# TASK STATEMENT
Below are records; work out how many of their lines contain the word "distribution" and reply with the number only.

# AVAILABLE DATA
- - -

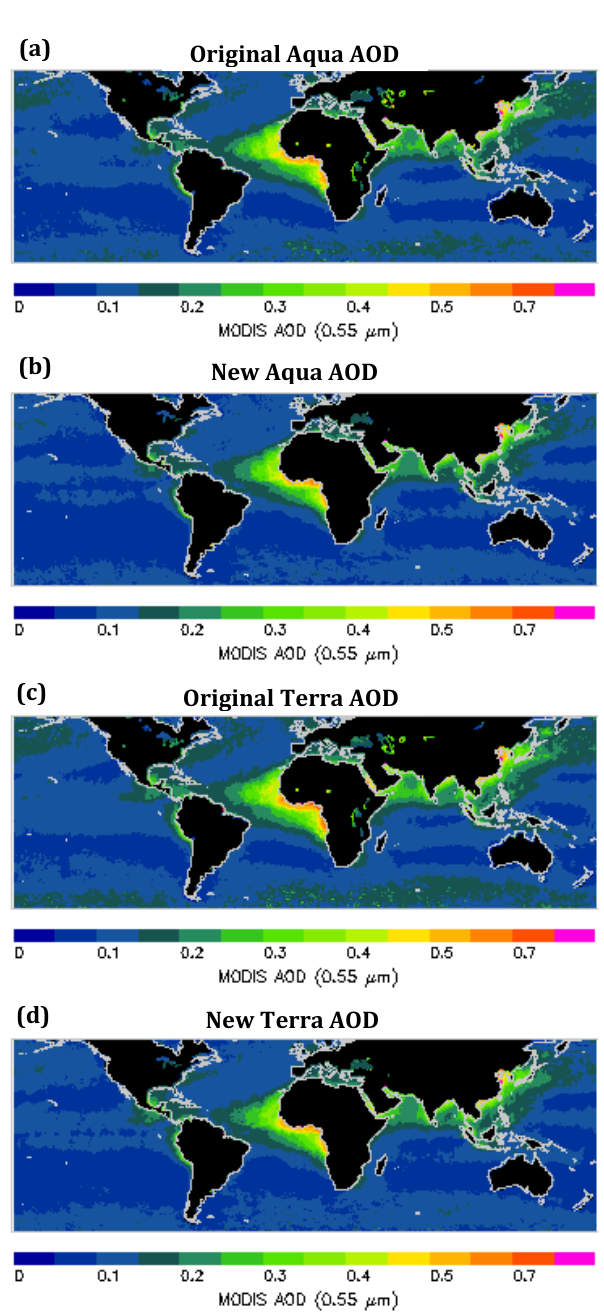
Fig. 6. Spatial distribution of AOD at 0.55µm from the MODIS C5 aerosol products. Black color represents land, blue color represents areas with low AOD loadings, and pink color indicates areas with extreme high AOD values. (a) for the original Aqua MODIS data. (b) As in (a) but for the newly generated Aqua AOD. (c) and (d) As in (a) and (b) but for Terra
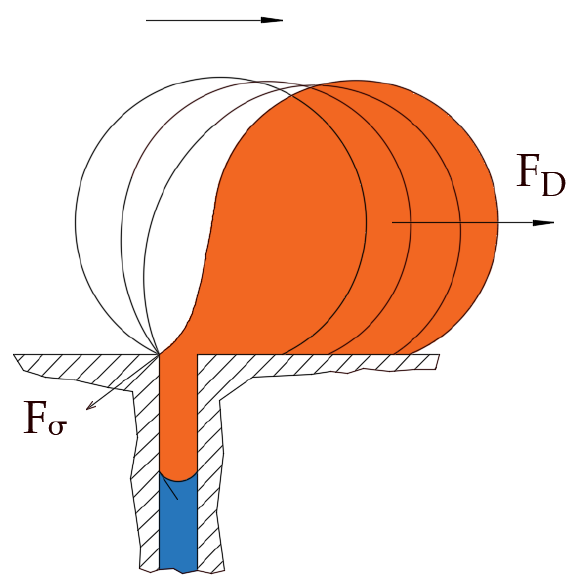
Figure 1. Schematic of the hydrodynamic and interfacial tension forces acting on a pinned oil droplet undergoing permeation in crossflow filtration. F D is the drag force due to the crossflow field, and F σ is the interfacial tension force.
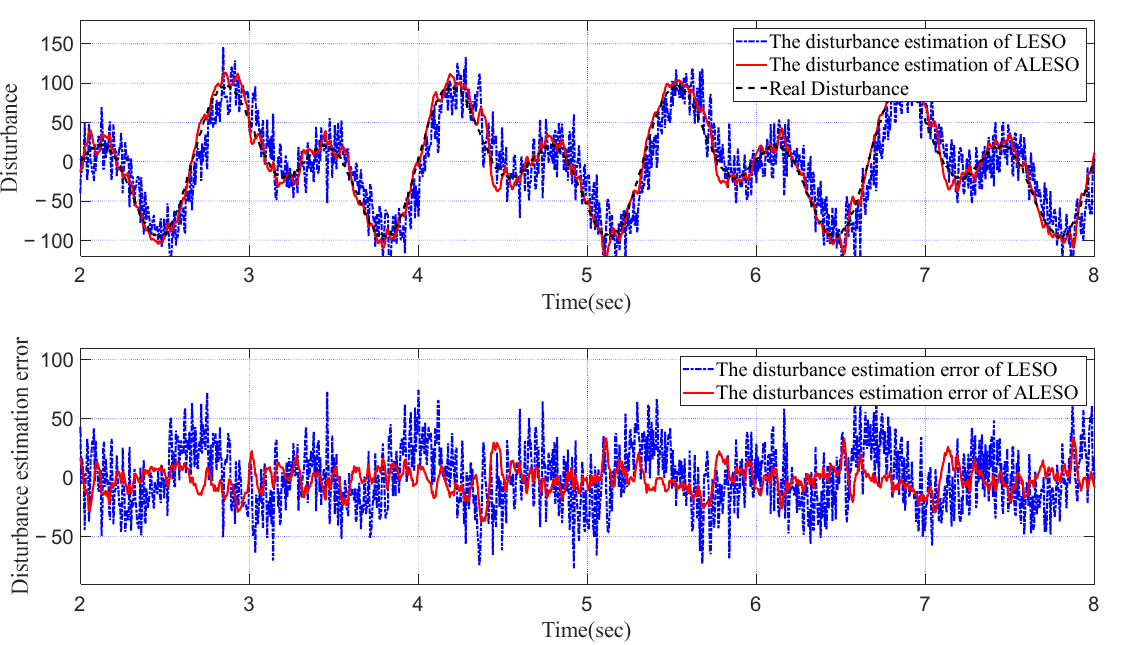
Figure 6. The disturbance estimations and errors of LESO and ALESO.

- - -

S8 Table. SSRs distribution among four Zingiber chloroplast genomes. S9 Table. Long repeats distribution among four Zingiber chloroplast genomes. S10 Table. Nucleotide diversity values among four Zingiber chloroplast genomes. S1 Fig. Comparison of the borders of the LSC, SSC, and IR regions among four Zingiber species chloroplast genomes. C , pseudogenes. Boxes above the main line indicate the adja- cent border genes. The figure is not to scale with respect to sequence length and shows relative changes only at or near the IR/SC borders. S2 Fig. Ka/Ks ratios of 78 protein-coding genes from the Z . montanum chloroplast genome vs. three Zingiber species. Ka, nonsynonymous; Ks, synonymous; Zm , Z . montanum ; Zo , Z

- - -

# ANSWER BELOW
2